THE TRANSFORMATION OF BODY TO THE CAMERA: DANI LESSNAU ABSTRACT

2. BEDEN SANATI, PERFORMANS ve FOTOĞRAF

Erkek ve kadın arasındaki ilişkilerin özel bir alandan kamusal bir alana kadın cinsel organı içerisinden fotoğraflanarak taşınması izleyici için tuhaf, beklenmedik, şaşırtıcı ve tekinsiz bir durumu temsil etmektedir. Ken Baynes ‘Toplumda Sanat’ adlı kitabında sanat ve cinsellik arasındaki ilişkilere değinmektedir. Baynes’e göre “Sanat, cinsellik ve toplum arasındaki ilişki özellikle güçlü ve ince bir şeydir… Erkeklerin ve kadınların yaşamlarının içeriğini belirlemekte sanatın işlevi üstünde durmaktır.
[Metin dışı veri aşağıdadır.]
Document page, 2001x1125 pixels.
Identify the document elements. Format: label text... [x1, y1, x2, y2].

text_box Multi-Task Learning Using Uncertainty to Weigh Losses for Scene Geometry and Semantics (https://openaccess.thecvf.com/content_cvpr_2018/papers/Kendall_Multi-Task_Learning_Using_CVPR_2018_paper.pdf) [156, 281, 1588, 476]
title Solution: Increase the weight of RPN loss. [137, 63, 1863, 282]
Bu bakımdan cinselliğin özel bir önemi vardır; çünkü hem çok mahremdir, hem de toplumsal görenek ve ahlakça yakından denetlenir” (Baynes, 2016: 109). Dolayısıyla erkek/kadın arasındaki ilişkilerin sanatsal pratiklerin içerisinde yer alması son derece doğal bir durum olmakla birlikte toplum tarafından denetlenmektedir. Ayrıca Baynes erkek ve kadın arasındaki ilişkilerden doğan sanat anlayışını açıklarken şöyle söylemektedir; “İnsan cinselliğinin en alışılmış yorumu onu erkekle kadın arasındaki ilişkinin en yüksek noktasında görmektedir. Burada sanat yalnız bir ilişkinin göreneğini ve üslubunu canlandırmaya değil, kişilerin kendi kimliklerini gördükleri ‘erkek’ ve ‘dişi’ imgelerini geliştirmeye de katılır” (Baynes, 2016: 133). Bakan ile bakılan arasındaki kurulan ve sanatçı tarafından ters çevrilen bakış, erkek bakışının saltanatını bozmakta ve bu bakışı özgürleştirmektedir. Yeni bakışın getirdiği özgür ifade biçimi tekinsiz bir mekân olarak kadın cinsel organıdır. Eylemde bulunan sanatçı ile (kadın) öznesi (erkek) arasındaki sınırın muğlaklaşması Gilles Deleuze’ün karşılaşma olarak tanımladığı bir durum olarak ifade edilebilir. Deleuze’e göre “eylem, kendi içinde, kuvvetlerin bir karşılaşması, bir dizi karşılaşmadır; çevreyle, ötekilerle ve kendisiyle karşılaşma” (Pezzella, 2006: 59). Sanatın farklı disiplerinlerinde cinselliğe ve kadın cinsel organını gösteren ve/veya çağrıştıran eserler oldukça fazladır. Gustav Courbet’in 1866 yılında gerçekleştirmiş olduğu ‘The Origin of the World’, Marcel Duchamp’ın ‘Given: 1 The Waterfall / 2 The Illuminating Gas’ (1946-1966) ve Valie Export’un 1969 yılında gerçekleştirdiği performansı ‘Action Pants: Genital Panic’ bu tarz karşılaşmalara örnek olarak gösterilebilir.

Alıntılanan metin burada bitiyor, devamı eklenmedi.